- [Task brief]: Please restate each line of the data that follows word for word, skipping any image.

- [Given data]:

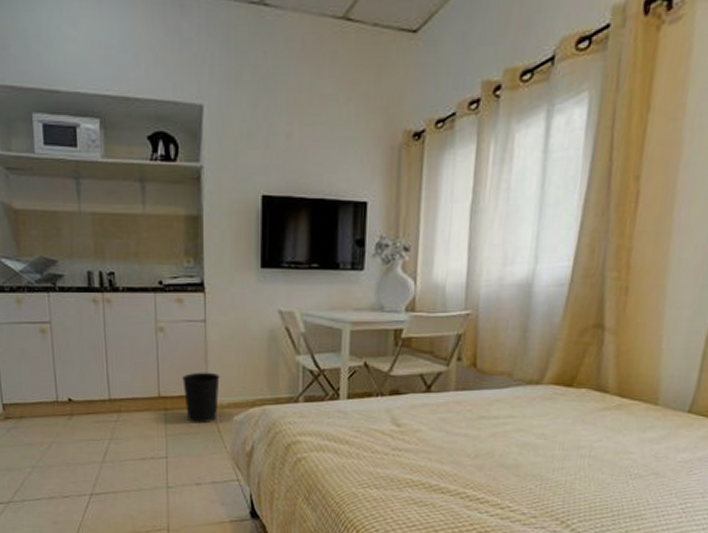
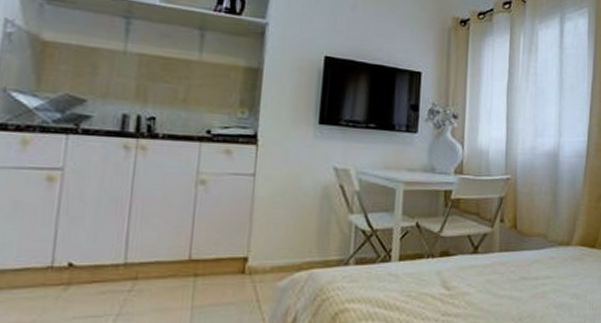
wastebasket: present [182,372,220,424] -> none [220,231,265,292]

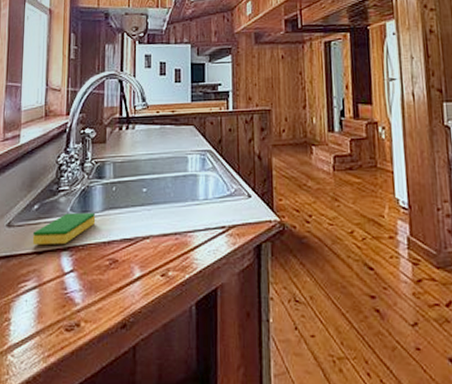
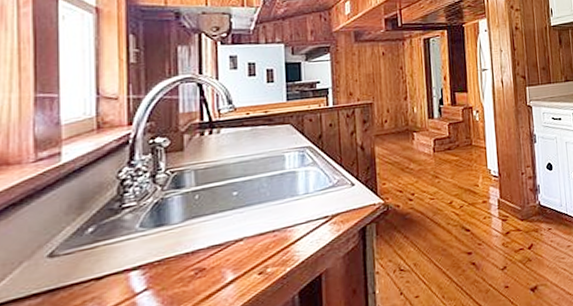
dish sponge: present [32,212,96,246] -> none [87,224,175,272]

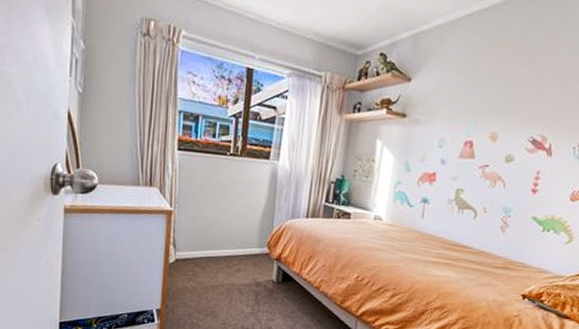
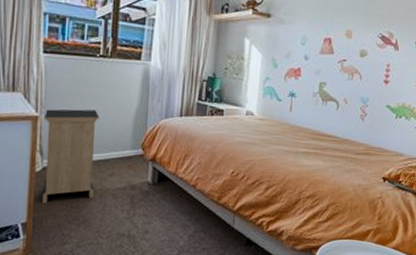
nightstand: none [175,204,228,293] -> present [42,109,100,204]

- [Answer space]:
wastebasket: present [182,372,220,424] -> none [220,231,265,292]

dish sponge: present [32,212,96,246] -> none [87,224,175,272]

nightstand: none [175,204,228,293] -> present [42,109,100,204]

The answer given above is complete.